What is Pro Res Zoom?
Pro Res Zoom is Google’s new long-range zoom for the Pixel 10 Pro and Pixel 10 Pro XL. It reaches 100x by running a diffusion model on the phone to add plausible detail that the sensor didn’t capture. Think of it as “AI reconstruction” rather than a simple crop.
How it differs from Super Res Zoom
Super Res Zoom (older Pixels, including Pixel 9 Pro) leans on multi-frame tricks to sharpen what’s already there. Pro Res Zoom goes further. It studies shapes, colors, and context, then creates new pixels that fit the scene. It is still a photo, but with AI-assisted detail.
How Pro Res Zoom Works in Practice
On Pixel 10 Pro, the Tensor G5 chip runs a single-step diffusion model on the device. You shoot the scene, tap into higher magnification, and the phone processes a refined image in a few seconds. Because it’s on-device, you don’t need cloud processing, and privacy stays intact.
When is it strongest? Good light and stable subjects. Landscapes, buildings, the moon, and wildlife that isn’t moving much tend to look best. If you push to 100x in poor light or with fast motion, you may see artifacts or “painted” textures.
What You Can Expect at 30x…100x
At 30x to 60x, the results are often the most pleasing. Feathers on a distant bird, bricks on a tower, ridges on the moon, all can look surprisingly clean. At 100x, the phone is doing the most guesswork. Expect impressive scenes, but don’t expect small printed text to be perfectly legible every time. If the source pixels are extremely noisy, the model may invent patterns that look right but aren’t exact.
What about people? Google tunes Pro Res Zoom to avoid changing faces. You still get an enhanced image, but the system is conservative around facial features to reduce misrepresentation.
Pros and Cons
Pros
- Reaches scenes phones couldn’t cleanly capture before
- Fast, on-device processing
- Best results at 30x–60x on static subjects
- Privacy-friendly and labeled for transparency
Cons
- At 100x, fine text or complex textures may look stylized
- Works best in good lighting and with stable framing
- Not meant for fast-moving subjects at extreme zoom
Quick Start: Using Pro Res Zoom on Pixel 10 Pro
- Open Camera, compose at 1x or 5x.
- Pinch to zoom. At higher ranges, Pro Res Zoom kicks in.

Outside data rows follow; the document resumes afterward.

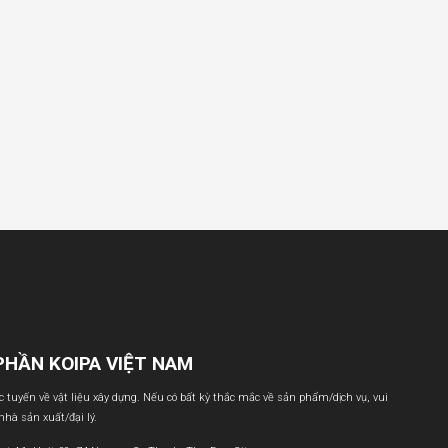
PHẦN KOIPA VIỆT NAM
ực tuyến về vật liệu xây dựng. Nếu có bất kỳ thắc mắc về sản phẩm/dịch vụ, vui
 nhà sản xuất/đại lý.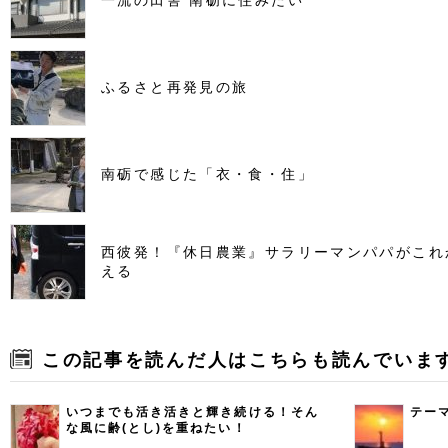
一流の田舎 南砺に住みたい
ふるさと再発見の旅
南砺で感じた「衣・食・住」
西彼発！『休日農業』サラリーマンパパがこれ
える
この記事を読んだ人はこちらも読んでいま
いつまでも活き活きと輝き続ける！そん
テー
な風に齢(とし)を重ねたい！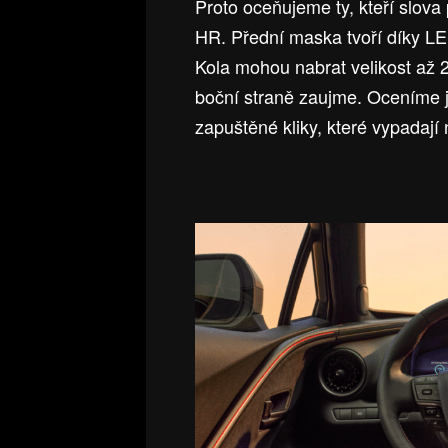
Proto oceňujeme ty, kteří slova
HR. Přední maska tvoří díky L
Kola mohou nabrat velikost až 2
boční straně zaujme. Oceníme j
zapuštěné kliky, které vypadaj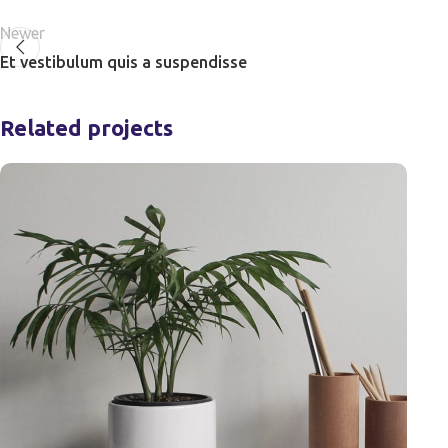
Newer
Et vestibulum quis a suspendisse
Related projects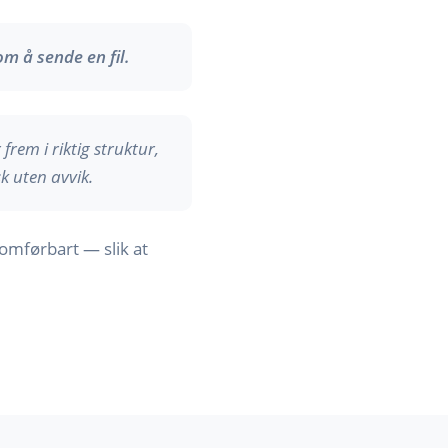
m å sende en fil.
rem i riktig struktur,
k uten avvik.
nomførbart — slik at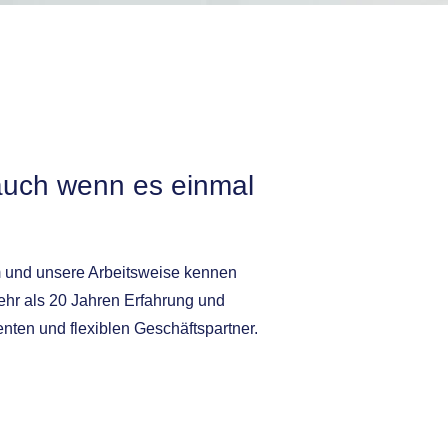
auch wenn es einmal
m und unsere Arbeitsweise kennen
mehr als 20 Jahren Erfahrung und
nten und flexiblen Geschäftspartner.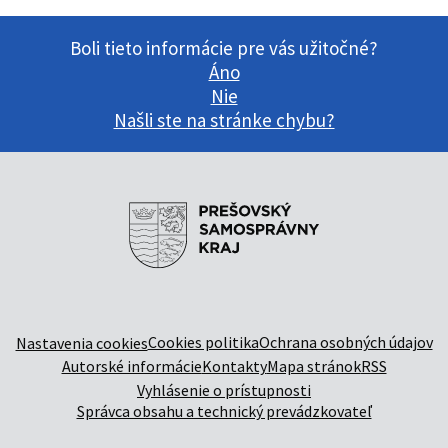
Boli tieto informácie pre vás užitočné?
Áno
Nie
Našli ste na stránke chybu?
Cookies politika
Ochrana osobných údajov
Nastavenia cookies
Autorské informácie
Kontakty
Mapa stránok
RSS
Vyhlásenie o prístupnosti
Správca obsahu a technický prevádzkovateľ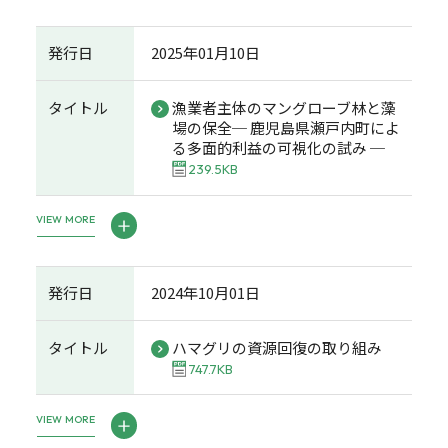
発行日
2025年01月10日
タイトル
漁業者主体のマングローブ林と藻
場の保全─ 鹿児島県瀬戸内町によ
る多面的利益の可視化の試み ─
239.5KB
VIEW MORE
発行日
2024年10月01日
タイトル
ハマグリの資源回復の取り組み
747.7KB
VIEW MORE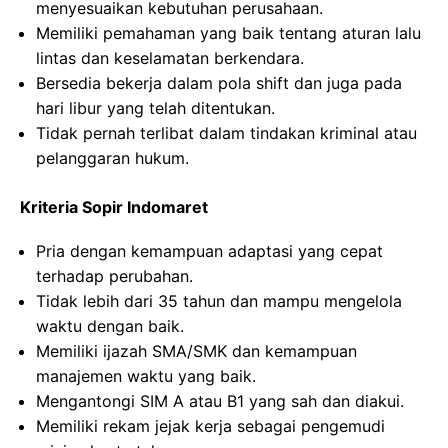
menyesuaikan kebutuhan perusahaan.
Memiliki pemahaman yang baik tentang aturan lalu
lintas dan keselamatan berkendara.
Bersedia bekerja dalam pola shift dan juga pada
hari libur yang telah ditentukan.
Tidak pernah terlibat dalam tindakan kriminal atau
pelanggaran hukum.
Kriteria Sopir Indomaret
Pria dengan kemampuan adaptasi yang cepat
terhadap perubahan.
Tidak lebih dari 35 tahun dan mampu mengelola
waktu dengan baik.
Memiliki ijazah SMA/SMK dan kemampuan
manajemen waktu yang baik.
Mengantongi SIM A atau B1 yang sah dan diakui.
Memiliki rekam jejak kerja sebagai pengemudi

- Brace the phone or use a support. Tap to focus, then shoot.
- Review both the original and the AI-enhanced version in Photos. Keep the one that tells your story best.
Pro Res Zoom vs Super Res Zoom
| Feature | Pro Res Zoom (Pixel 10 Pro/XL) | Super Res Zoom (earlier Pixels) |
|---|---|---|
| Max range | Up to 100x | Typically up to 30x |
| Core method | On-device diffusion model adds plausible detail | Multi-frame upscaling sharpens captured detail |
| Best use cases | Landmarks, landscapes, lunar shots, distant wildlife | General telephoto beyond optical range |
| Speed | A few seconds post-capture | Near-instant multi-frame process |
| People handling | Cautious around faces | Standard processing |
Featured Snippet Boxes
What is Pro Res Zoom on Pixel 10 Pro?
An AI zoom mode that reaches 100x by running a diffusion model on the Tensor G5 chip. It reconstructs plausible detail on-device, so long shots look clearer than simple crops.
Is Pro Res Zoom “real” or AI-generated?
It is a photo with AI-added detail. The model fills gaps based on context, which can look very natural, but it is not the same as pure optical detail.
When does Pro Res Zoom work best?
Static subjects in good light. Buildings, landscapes, and distant wildlife at 30x–60x usually look better than extreme 100x shots.
Does it edit people’s faces?
Google tunes the system to avoid altering people. It aims to reduce misrepresentation, especially of facial features.
How fast is Pro Res Zoom?
Processing typically takes a few seconds after capture on Pixel 10 Pro, since it runs fully on the device.